• **WRITTEN TASK 1**:
Answer these questions using the passage on China's cyber strategy:
(a) Since when have Chinese officials made "information dominance" a central military priority?
(b) Who heads U.S. Strategic Command?
(c) How many "patriotic hackers" does the Chinese government reportedly work with?

****************************************

China has made no secret of its broader agenda to establish effective control over civilian cyberspace. Since the mid-nineties, Chinese officials have made "information dominance" a central military priority, said James Mulvenon, director of the Center for Intelligence Research and Analysis, a private firm that provides clients with open-source intelligence on China. "The Chinese government regards cyber as a legitimate overt tool of national power, whereas for the U.S. it's still largely a compartmentalized, classified kind of capability," Mulvenon added.

Strategically, China is looking to exploit its edge in cyberwarfare to offset U.S. advantages in conventional weaponry. Chinese military planners, for example, have a declared strategy to disable U.S. military logistics and communications networks long enough to allow a successful invasion of Taiwan.

That sort of long-term thinking is what has cybersecurity experts worried. "I view all of this as intelligence preparation of the battlefield," Mulvenon said.

The Chinese experience also highlights the kinds of strategic disparities that U.S. counter-efforts suffer. Gen. Kevin Chilton, the head of U.S. Strategic Command, said the chief goal of U.S. cyberforces is to "maintain freedom of action" in cyberspace. Chilton noted that U.S. operatives can go on the offensive to prevent pending attacks, but critics of the U.S. approach say it doesn't come close to competing with China's strategies for cyberdominance. China is also working with legions of hacker recruits for its dominance scheme. The government reportedly works with an army of 50,000 to 100,000 "patriotic hackers" who may not have direct association with the ruling Chinese Communist Party but who act in concert with the party's national aims.

****************************************

• **WRITTEN TASK 2**:
Can you copy out the records word for word, from their very first line through the line containing "How many values", with both of those lines included?

• **DATASET EXTRACT**:
****************************************

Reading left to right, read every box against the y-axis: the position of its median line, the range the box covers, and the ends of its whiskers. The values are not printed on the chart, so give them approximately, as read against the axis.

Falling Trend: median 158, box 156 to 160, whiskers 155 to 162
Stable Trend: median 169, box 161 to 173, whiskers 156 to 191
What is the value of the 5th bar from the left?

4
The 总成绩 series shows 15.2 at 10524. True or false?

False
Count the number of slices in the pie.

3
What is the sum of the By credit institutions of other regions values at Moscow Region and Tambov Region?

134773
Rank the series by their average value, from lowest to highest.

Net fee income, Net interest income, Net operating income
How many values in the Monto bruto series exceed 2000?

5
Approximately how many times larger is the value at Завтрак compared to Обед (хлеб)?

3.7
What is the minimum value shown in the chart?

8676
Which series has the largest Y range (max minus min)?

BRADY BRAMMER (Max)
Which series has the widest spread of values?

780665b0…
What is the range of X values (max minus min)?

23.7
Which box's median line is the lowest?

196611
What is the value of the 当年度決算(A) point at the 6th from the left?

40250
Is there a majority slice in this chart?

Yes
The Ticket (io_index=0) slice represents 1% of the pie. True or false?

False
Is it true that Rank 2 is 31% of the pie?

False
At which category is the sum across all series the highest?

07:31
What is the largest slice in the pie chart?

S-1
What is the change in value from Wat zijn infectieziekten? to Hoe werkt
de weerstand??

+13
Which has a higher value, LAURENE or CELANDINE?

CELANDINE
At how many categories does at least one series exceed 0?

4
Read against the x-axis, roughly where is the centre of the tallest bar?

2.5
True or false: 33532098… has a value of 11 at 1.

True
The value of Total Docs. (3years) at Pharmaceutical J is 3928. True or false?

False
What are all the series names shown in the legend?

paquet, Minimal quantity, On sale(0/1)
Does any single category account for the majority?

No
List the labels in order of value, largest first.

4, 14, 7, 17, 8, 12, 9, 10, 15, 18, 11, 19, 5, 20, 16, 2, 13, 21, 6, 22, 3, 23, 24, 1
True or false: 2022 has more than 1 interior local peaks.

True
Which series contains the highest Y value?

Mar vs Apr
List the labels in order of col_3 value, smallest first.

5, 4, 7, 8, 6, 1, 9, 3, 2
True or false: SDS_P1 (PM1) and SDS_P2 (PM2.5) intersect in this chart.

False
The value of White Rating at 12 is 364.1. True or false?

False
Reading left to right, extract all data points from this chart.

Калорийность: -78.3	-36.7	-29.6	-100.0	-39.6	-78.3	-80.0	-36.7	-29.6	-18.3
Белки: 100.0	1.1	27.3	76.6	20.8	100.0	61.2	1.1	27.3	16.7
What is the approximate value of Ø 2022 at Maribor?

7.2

****************************************

• **TASK SOLUTION 1**:
(a) Since the mid-nineties.
(b) Gen. Kevin Chilton.
(c) Between 50,000 and 100,000.

• **TASK SOLUTION 2**:
Reading left to right, read every box against the y-axis: the position of its median line, the range the box covers, and the ends of its whiskers. The values are not printed on the chart, so give them approximately, as read against the axis.

Falling Trend: median 158, box 156 to 160, whiskers 155 to 162
Stable Trend: median 169, box 161 to 173, whiskers 156 to 191
What is the value of the 5th bar from the left?

4
The 总成绩 series shows 15.2 at 10524. True or false?

False
Count the number of slices in the pie.

3
What is the sum of the By credit institutions of other regions values at Moscow Region and Tambov Region?

134773
Rank the series by their average value, from lowest to highest.

Net fee income, Net interest income, Net operating income
How many values in the Monto bruto series exceed 2000?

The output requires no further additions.